Pitfall 3: Being Too Passive
Waiting for your mentor to drive every step slows momentum. You should:
- Propose drafts and outlines
- Suggest meetings to review progress
- Come with specific questions rather than “What should I do next?”
Pitfall 4: Ignoring Institutional Requirements
Some institutions require:
- IRB or quality improvement review board approval, even for QI
- Specific training modules (e.g., CITI, HIPAA research training)
- Data use agreements
Check these early to avoid delays.
Frequently Asked Questions (FAQ)
1. Is it realistic to do research during a one-year preliminary medicine residency?
Yes—if you choose the right type of projects. Longitudinal, multi-year trials are not realistic, but:
- Case reports and series
- Retrospective chart reviews with existing IRB approval
- Focused QI projects
- Small educational studies
are usually manageable.

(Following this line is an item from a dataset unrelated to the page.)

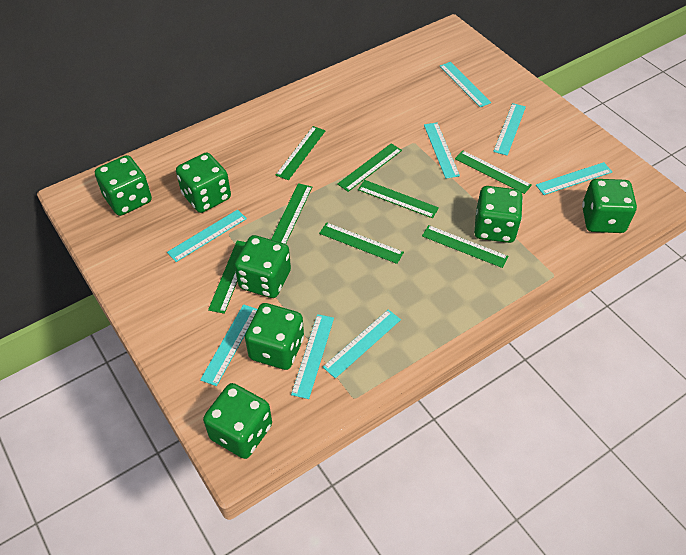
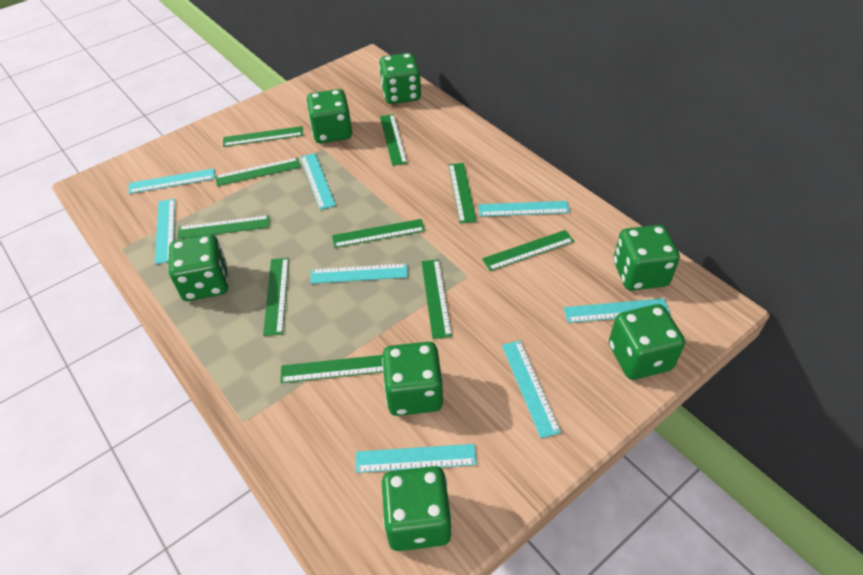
green ruler: 8 -> 10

The goal is to reach at least a presentable endpoint (poster, abstract, or manuscript draft) within the 12 months.
2. How much research do I need to be competitive for an advanced specialty after a prelim IM year?
There is no single number, but for many competitive specialties, reviewers like to see:
- Ongoing scholarly activity beyond your allopathic medical school match cycle
- At least one or two new tangible outputs (poster, abstract, or paper) arising from your MD graduate residency period
- Coherence with your target field (e.g., neurology-related projects if you’re applying to neurology)
Quality, relevance, and clear impact on your skills and interests matter more than raw quantity.
3. Can quality improvement projects “count” as research?
In many programs and specialties, yes. Well-designed QI projects:
- Demonstrate understanding of systems-based practice
- Produce measurable outcomes
- Are often presented at institutional or national meetings
- Can be written up for QI or clinical journals
When listing them, clearly label them as “Quality Improvement” and describe methods and outcomes so reviewers appreciate the rigor.
4. What if my preliminary program has limited formal research infrastructure?
You still have options:
- Seek mentors in departments aligned with your future specialty (e.g., neurology, radiology, anesthesia) rather than only within internal medicine.
- Focus on case reports, small retrospective reviews, or simple QI projects that don’t require extensive infrastructure.
- Collaborate with faculty who have ongoing projects and just need resident help with data or writing.
- Use remote collaboration tools to work with prior mentors from your medical school, while linking the project to clinical experience in your prelim year when appropriate.
Your initiative, clarity of goals, and strategic project selection often matter more than the size of the institution.
Pursuing research during a preliminary medicine year is entirely achievable for an MD graduate, even with service-heavy rotations. By prioritizing feasibility, aligning projects with your future specialty, and communicating clearly with mentors, you can transform a single-year prelim IM experience into a launchpad for an academic residency track, fellowships, and a scholarly career.